W ten sposób lider PO i kandydat koalicji partii opozycyjnych na premiera skomentował decyzję Andrzeja Dudy, który w poniedziałek zapowiedział, że to Mateusz Morawiecki otrzyma od niego misję stworzenia nowego rządu.
Morawiecki "szuka" koalicjantów
Tymczasem Prawo i Sprawiedliwość upiera się, że Mateusz Morawiecki ma szansę na stworzenie nowego rządu – mimo tego, że nie dysponuje większością parlamentarną. Jarosław Kaczyński stwierdził w rozmowie z Polską Agencją Prasową, że utworzenie rządu przez obecnego premiera "nie jest misją straceńczą", to równocześnie mówił wprost o możliwości porażki.
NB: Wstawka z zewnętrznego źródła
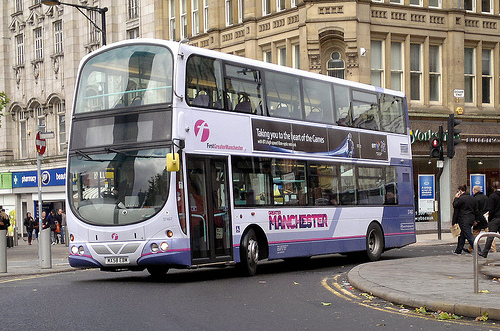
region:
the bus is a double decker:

– Najwyżej może się skończyć tym, że nie uda się uzyskać wotum zaufania, co w demokracji nie jest niczym szczególnym – uspokajał swoich zwolenników.
Politycy partii utrzymują, że rozmowy koalicyjne są w toku i będą w stanie utworzyć gabinet. Rzecznik rządu Piotr Müller podał nawet, kiedy może się odbyć głosowanie nad wotum zaufania dla nowego rządu.
– Chcielibyśmy, żeby głosowanie nad wotum zaufania się odbyło. Jaka będzie decyzja pana premiera, to będziemy informować po tych dwóch tygodniach. Chcielibyśmy rząd sformować, więc wariant bazowy jest taki, że po dwóch tygodniach przedstawiamy skład rady ministrów, a po kolejnych dwóch tygodniachpoprosimyo wotum zaufania – przedstawia plan rzecznik.
Piotr Müller odnosi się także do kwestii składu potencjalnego rządu. Zaznacza, że w stosunku do obecnego mogą pojawić się zmiany.
– Jeżeli chodzi o przedstawienie składu nowej rady ministrów, dajemy sobie na to dwa tygodnie. Zapewne jakieś zmiany się pojawią – mówił w Sejmie.